15. Avoid distractions
The classic tip for this is to show them what you want them to do with a worksheet before giving it out, so that they don’t start reading through while they should be listening to you. The same thing can be done before you let them open their textbooks. You could also ask them to close all books and put away all worksheets before the instructions stage, as this both avoids distraction and marks a transition into a new stage. Other things that could help include: making sure you have an “Any questions?” stage at the end of the previous activity; clearly marking a new stage in the lesson (e.g. by changing your position in the classroom or cleaning the whiteboard); and making sure all chatting has stopped before you start.

16. Unfinished sentences and statements as questions
One general hint on teacher language that can be particularly useful with instructions is mixing up your normal statements and questions with these two forms, e.g. “And the winner is…” and “The best thing to do is read every word carefully?”

17. Use the same language every time
For example, stick to one of “Hint”/“Clue”, “Change partners”/ “Find someone new to work with” and “Find someone who”/ “Mingle”. It’s easier to discipline yourself to do this if you have taught the language as suggested above, or if you have a poster of useful language on the classroom wall.

18. Opposite instructions
This is something that I only recently noticed works well. If your students are likely to get the wrong end of the stick, it can be very useful to plan the negative things that you will use in your instructions, e.g. “It isn’t a roleplay” and “I’m not going to give you a dice”. Brainstorming potential misunderstandings and other problems (e.g. “They might show their worksheets to each other”) can help with this, and is in fact generally a useful thing to do if you have problems with instructions.

19. L1
Actually using L1 (the students’ first language) in the instructions stage should be a last resort, as listening to (or reading, or speaking while guessing) instructions is one of the main real uses of the target language for students who rarely use English outside the classroom. Translating English instructions should especially be avoided, because then students get the idea that English is something you ignore until L1 comes along. There might, however, be times when you would have to abandon the activity just because you couldn’t explain it just in English. Choosing something that is easier to understand may often be the right response but if you can’t think of an alternative that is nearly as useful, some sensible use of L1 might be better than giving up on the activity. Ways of stopping the whole instructions stage becoming L1 include: pre-teaching key phrases with L1 translations then giving the instructions in English; explaining the game it is based on in L1 and then explaining the TEFL variation in English; and providing a list of useful classroom instructions vocabulary with translations for them to study at home before the lesson with the tricky instructions.

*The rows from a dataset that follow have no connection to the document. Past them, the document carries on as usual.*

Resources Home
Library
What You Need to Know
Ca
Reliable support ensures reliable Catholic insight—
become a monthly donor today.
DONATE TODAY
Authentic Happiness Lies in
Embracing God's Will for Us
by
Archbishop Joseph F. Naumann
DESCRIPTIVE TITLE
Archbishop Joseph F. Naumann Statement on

Written by Alex Case for May 2010
Alex Case is the author of TEFLtastic.


  • Maher Siala says:

    Dear publishing staff,
    It’s a wondrful article; the best I have ever read in this field.
    Best regards,
    Maher Siala

  • brand says:

    Regarding 19, as far as I think the facilitative role of L1 shouldn’t be ignored. There are occasions when using L1 is the fist and last choice especially at lower level of proficiency classes.